PROBLEM TO WORK ON: Could you copy the text from every row below word for word, leaving out the images?

SUPPLIED MATERIAL:
^^^^^^^^^^^^^^^^

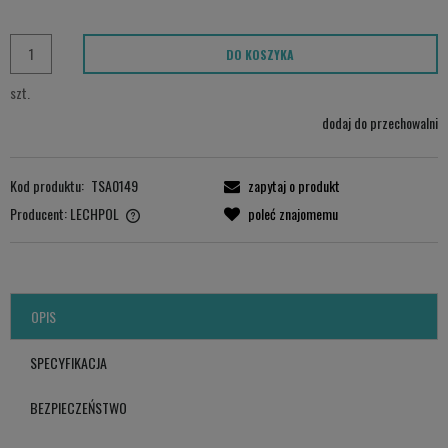
DO KOSZYKA
szt.
dodaj do przechowalni
Kod produktu:
TSA0149
zapytaj o produkt
Producent:
LECHPOL
poleć znajomemu
LECHPOL ELECTRONICS LESZEK Sp.k.
ul. Garwolińska 1, 08-400 Miętne.
serwis@lechpol.pl
OPIS
SPECYFIKACJA
BEZPIECZEŃSTWO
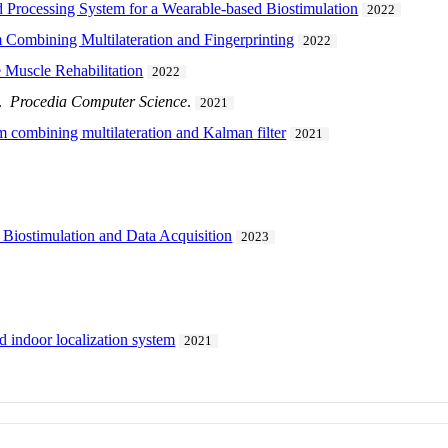
d Processing System for a Wearable-based Biostimulation
2022
 Combining Multilateration and Fingerprinting
2022
Muscle Rehabilitation
2022
.
Procedia Computer Science
.
2021
m combining multilateration and Kalman filter
2021
 Biostimulation and Data Acquisition
2023
d indoor localization system
2021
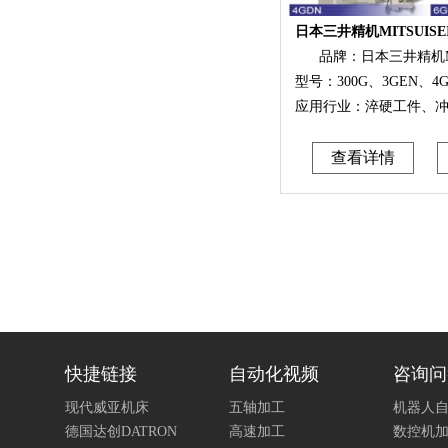
品牌：日本三井精机MIT
查看详情
快捷链接
自动化视频
咨询问
现代威亚机床
五轴加工
机器人
德国达创DATRON
高速加工
数控机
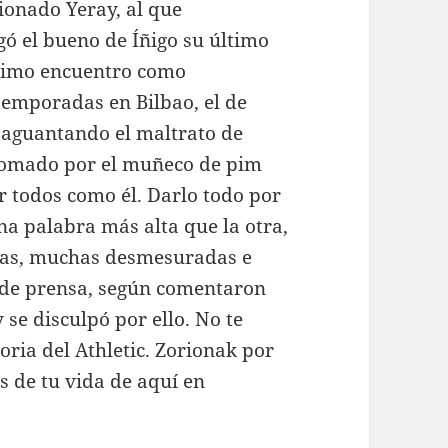
ionado Yeray, al que
ugó el bueno de Íñigo su último
 último encuentro como
 temporadas en Bilbao, el de
y aguantando el maltrato de
 tomado por el muñeco de pim
 todos como él. Darlo todo por
na palabra más alta que la otra,
ticas, muchas desmesuradas e
a de prensa, según comentaron
 se disculpó por ello. No te
toria del Athletic. Zorionak por
as de tu vida de aquí en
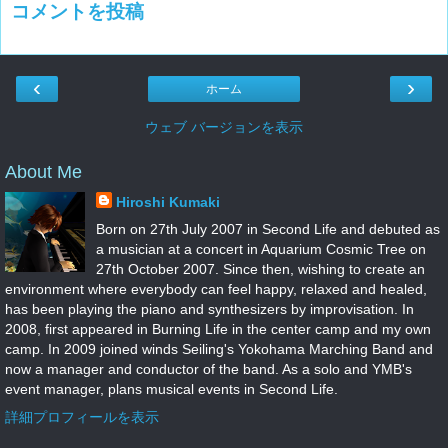
コメントを投稿
‹
›
ホーム
ウェブ バージョンを表示
About Me
Hiroshi Kumaki
Born on 27th July 2007 in Second Life and debuted as
a musician at a concert in Aquarium Cosmic Tree on
27th October 2007. Since then, wishing to create an
environment where everybody can feel happy, relaxed and healed,
has been playing the piano and synthesizers by improvisation. In
2008, first appeared in Burning Life in the center camp and my own
camp. In 2009 joined winds Seiling's Yokohama Marching Band and
now a manager and conductor of the band. As a solo and YMB's
event manager, plans musical events in Second Life.
詳細プロフィールを表示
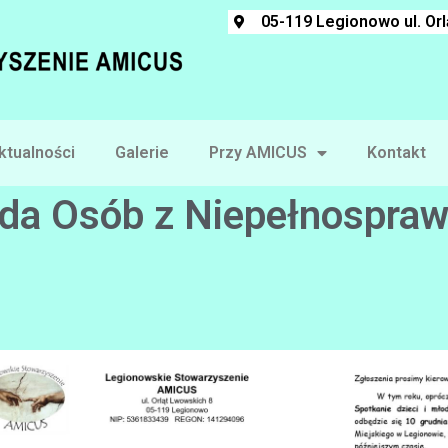
05-119 Legionowo ul. Or
ktualności
Galerie
Przy AMICUS
Kontakt
da Osób z Niepełnospraw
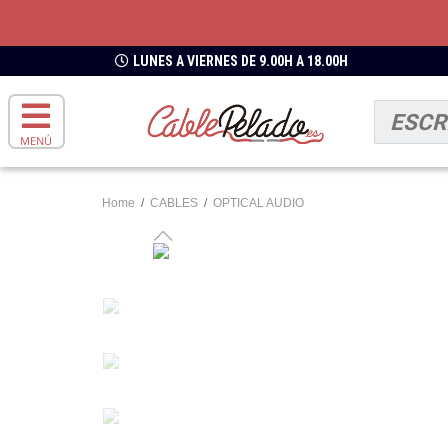
LUNES A VIERNES DE 9.00H A 18.00H
MENÚ
Home
/
CABLES
/
OPTICAL AUDIO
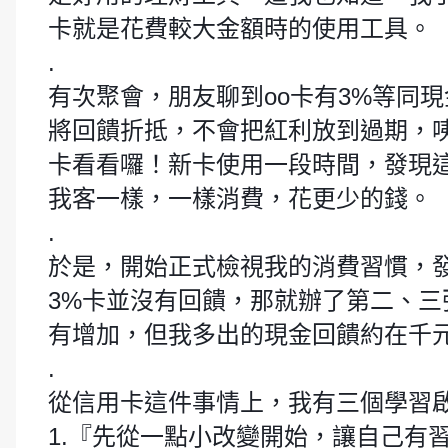
卡就是花費較大金額時的使用工具。
.
有次聚會，朋友聊到oo卡有3%等同
將回饋折抵，不會把紅利放到過期，
卡看看囉！新卡使用一段時間，發現
我客一樣，一樣消費，花更少的錢。
.
於是，開始正式檢視我的消費習慣，
3%卡並沒有回饋，那就辦了第二、
有增加，但我多出的現金回饋約在千
.
從信用卡這件事情上，我有三個學習
1.『先從一點小改變開始，讓自己有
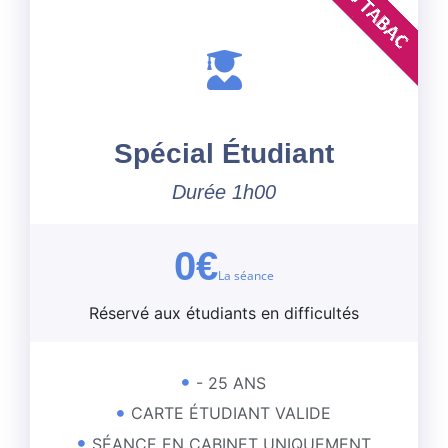
Spécial Étudiant
Durée 1h00
0€
La séance
Réservé aux étudiants en difficultés
- 25 ANS
CARTE ÉTUDIANT VALIDE
SÉANCE EN CABINET UNIQUEMENT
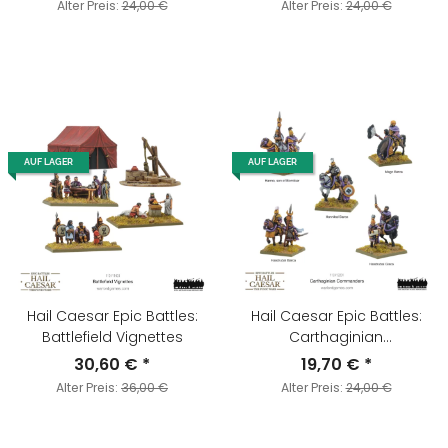
Alter Preis:
24,00 €
Alter Preis:
24,00 €
AUF LAGER
AUF LAGER
Hail Caesar Epic Battles:
Hail Caesar Epic Battles:
Battlefield Vignettes
Carthaginian
Commanders
30,60 €
*
19,70 €
*
Alter Preis:
36,00 €
Alter Preis:
24,00 €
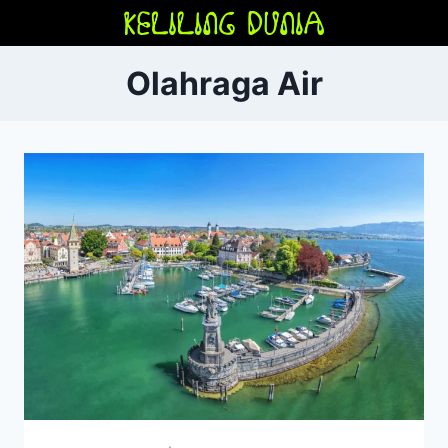
Skip
to
content
Olahraga Air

^^^^^^^^^^^^^^^^

EXERCISE ANSWER:
DO KOSZYKA
szt.
dodaj do przechowalni
Kod produktu:
TSA0149
zapytaj o produkt
Producent:
LECHPOL
poleć znajomemu
LECHPOL ELECTRONICS LESZEK Sp.k.
ul. Garwolińska 1, 08-400 Miętne.
serwis@lechpol.pl
OPIS
SPECYFIKACJA
BEZPIECZEŃSTWO
d Processing System for a Wearable-based Biostimulation
2022
 Combining Multilateration and Fingerprinting
2022
Muscle Rehabilitation
2022
.
Procedia Computer Science
.
2021
m combining multilateration and Kalman filter
2021
 Biostimulation and Data Acquisition
2023
d indoor localization system
2021
品牌：日本三井精机MIT
查看详情
快捷链接
自动化视频
咨询问
现代威亚机床
五轴加工
机器人
德国达创DATRON
高速加工
数控机
ionado Yeray, al que
ugó el bueno de Íñigo su último
 último encuentro como
 temporadas en Bilbao, el de
y aguantando el maltrato de
 tomado por el muñeco de pim
 todos como él. Darlo todo por
na palabra más alta que la otra,
ticas, muchas desmesuradas e
a de prensa, según comentaron
 se disculpó por ello. No te
toria del Athletic. Zorionak por
as de tu vida de aquí en
コメントを投稿
‹
›
ホーム
ウェブ バージョンを表示
About Me
Hiroshi Kumaki
Born on 27th July 2007 in Second Life and debuted as
a musician at a concert in Aquarium Cosmic Tree on
27th October 2007. Since then, wishing to create an
environment where everybody can feel happy, relaxed and healed,
has been playing the piano and synthesizers by improvisation. In
2008, first appeared in Burning Life in the center camp and my own
camp. In 2009 joined winds Seiling's Yokohama Marching Band and
now a manager and conductor of the band. As a solo and YMB's
event manager, plans musical events in Second Life.
詳細プロフィールを表示
05-119 Legionowo ul. Or
ktualności
Galerie
Przy AMICUS
Kontakt
da Osób z Niepełnospraw
LUNES A VIERNES DE 9.00H A 18.00H
MENÚ
Home
/
CABLES
/
OPTICAL AUDIO
卡就是花費較大金額時的使用工具。
.
有次聚會，朋友聊到oo卡有3%等同
將回饋折抵，不會把紅利放到過期，
卡看看囉！新卡使用一段時間，發現
我客一樣，一樣消費，花更少的錢。
.
於是，開始正式檢視我的消費習慣，
3%卡並沒有回饋，那就辦了第二、
有增加，但我多出的現金回饋約在千
.
從信用卡這件事情上，我有三個學習
1.『先從一點小改變開始，讓自己有
Spécial Étudiant
Durée 1h00
0€
La séance
Réservé aux étudiants en difficultés
- 25 ANS
CARTE ÉTUDIANT VALIDE
SÉANCE EN CABINET UNIQUEMENT
Alter Preis:
24,00 €
Alter Preis:
24,00 €
AUF LAGER
AUF LAGER
Hail Caesar Epic Battles:
Hail Caesar Epic Battles:
Battlefield Vignettes
Carthaginian
Commanders
30,60 €
*
19,70 €
*
Alter Preis:
36,00 €
Alter Preis:
24,00 €
Skip
to
content
Olahraga Air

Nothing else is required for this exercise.